● Exercise directions:
Reproduce the following data line for line, leaving out the pictures.

*** Opening Study material ***

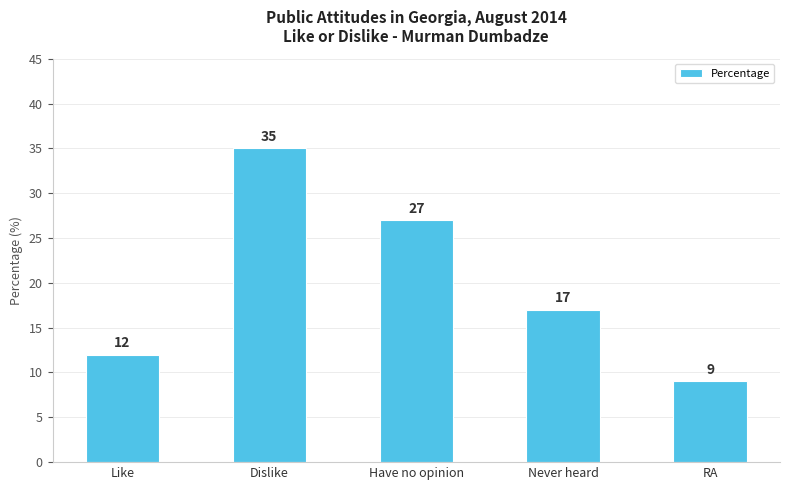

What is the maximum value shown in the chart?

35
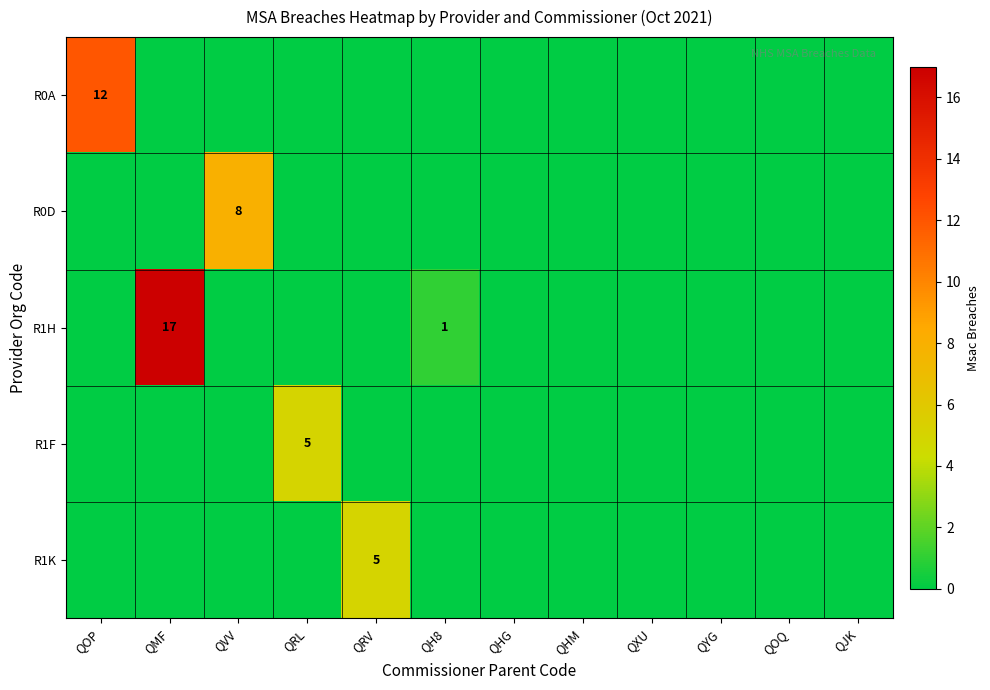

Count the number of categories in the chart.

12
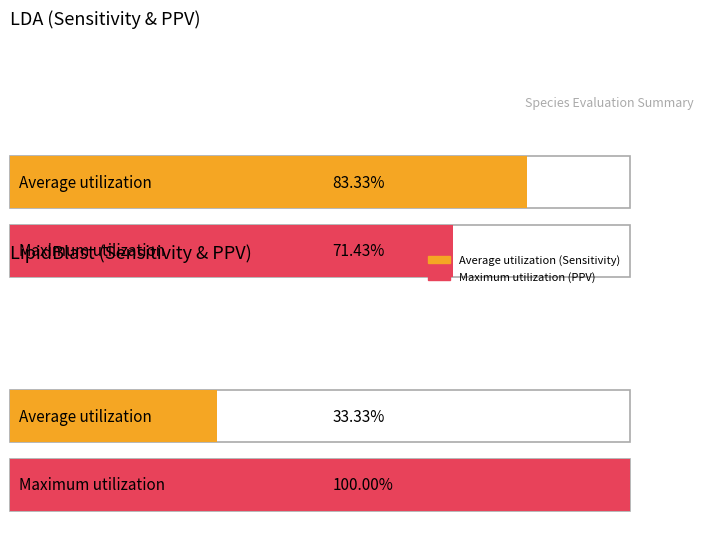

What is the value of the Sensitivity LDA bar at the 1st from the left?

0.8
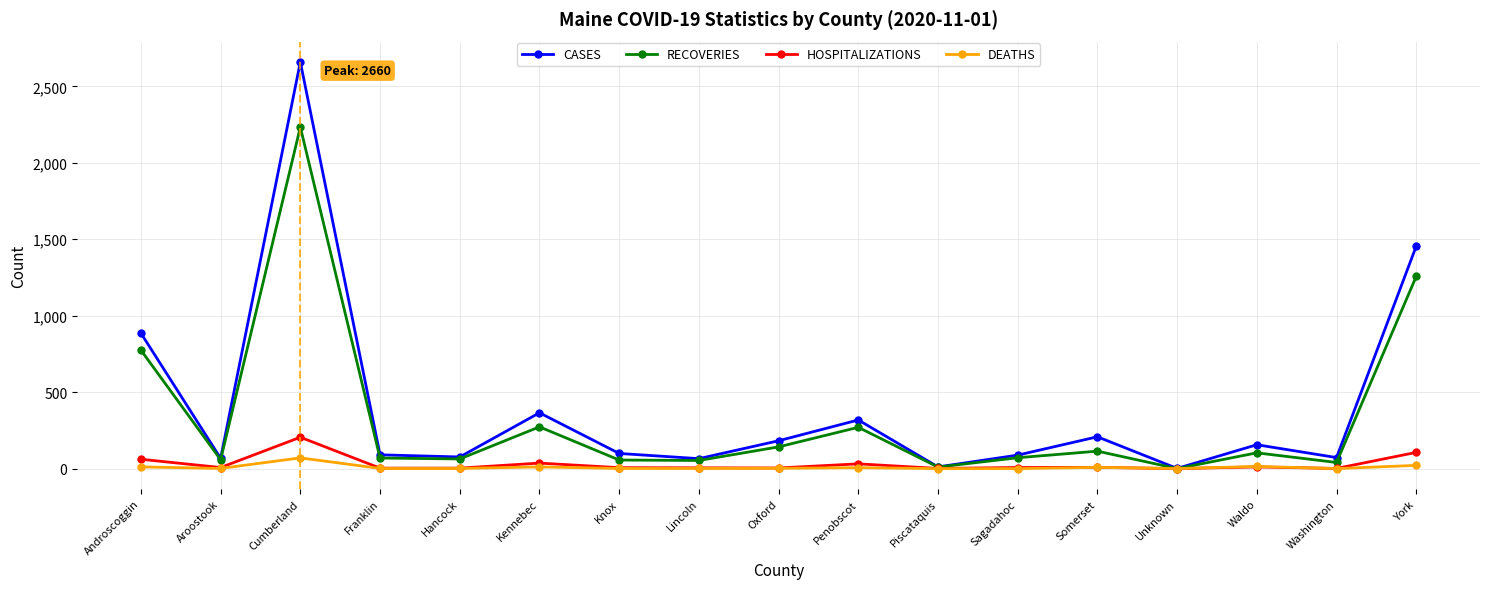

Count the number of data series in this chart.

4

*** Closing Study material ***

● Task solution:
What is the maximum value shown in the chart?

35

Count the number of categories in the chart.

12

What is the value of the Sensitivity LDA bar at the 1st from the left?

0.8

Count the number of data series in this chart.

4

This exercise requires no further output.